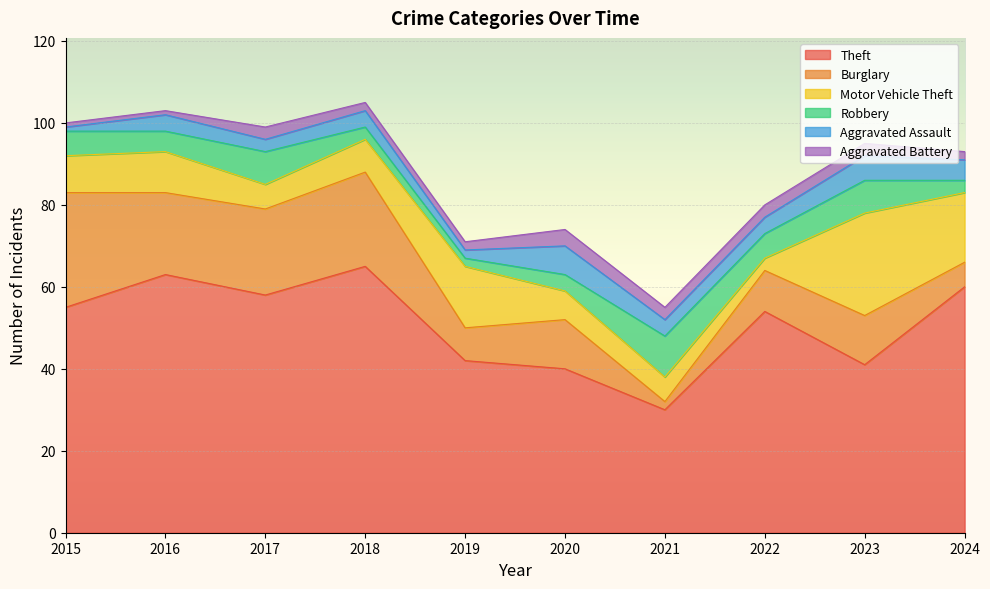

At which label does Aggravated Battery first exceed 3?

2020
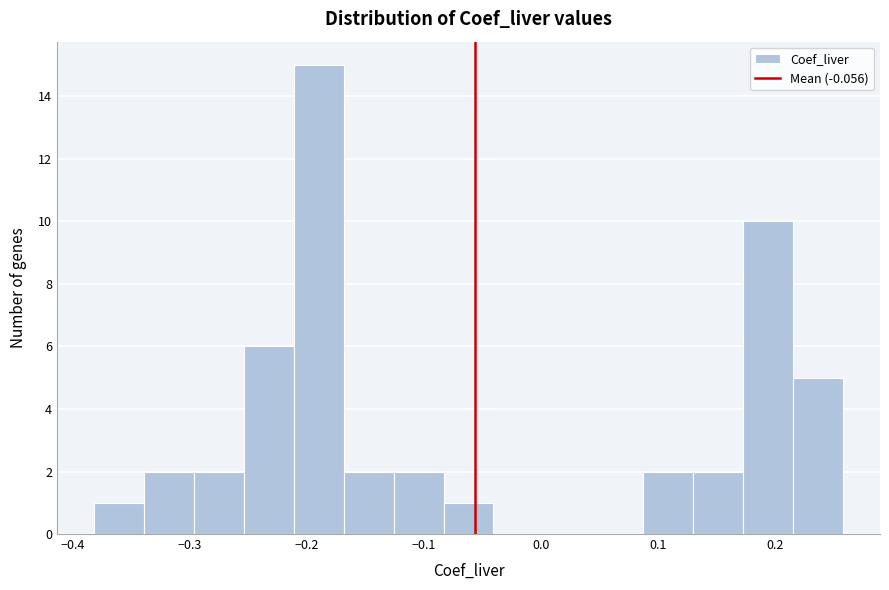

Reading left to right, transcribe this chart: for each bar, give the range it covers on the x-axis and its height. Neither the bar edges nor the heights are printed on the chart, so give them approximately, as read against the axes.

-0.38 to -0.34: 1
-0.34 to -0.30: 2
-0.30 to -0.25: 2
-0.25 to -0.21: 6
-0.21 to -0.17: 15
-0.17 to -0.13: 2
-0.13 to -0.08: 2
-0.08 to -0.04: 1
-0.04 to 0.00: 0
0.00 to 0.04: 0
0.04 to 0.09: 0
0.09 to 0.13: 2
0.13 to 0.17: 2
0.17 to 0.21: 10
0.21 to 0.26: 5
◆ ◆ ◆ ◆
EXERCISE DESCRIPTION: Reproduce every row above word for word, omitting the pictures.

EXERCISE SOLUTION:
At which label does Aggravated Battery first exceed 3?

2020

Reading left to right, transcribe this chart: for each bar, give the range it covers on the x-axis and its height. Neither the bar edges nor the heights are printed on the chart, so give them approximately, as read against the axes.

-0.38 to -0.34: 1
-0.34 to -0.30: 2
-0.30 to -0.25: 2
-0.25 to -0.21: 6
-0.21 to -0.17: 15
-0.17 to -0.13: 2
-0.13 to -0.08: 2
-0.08 to -0.04: 1
-0.04 to 0.00: 0
0.00 to 0.04: 0
0.04 to 0.09: 0
0.09 to 0.13: 2
0.13 to 0.17: 2
0.17 to 0.21: 10
0.21 to 0.26: 5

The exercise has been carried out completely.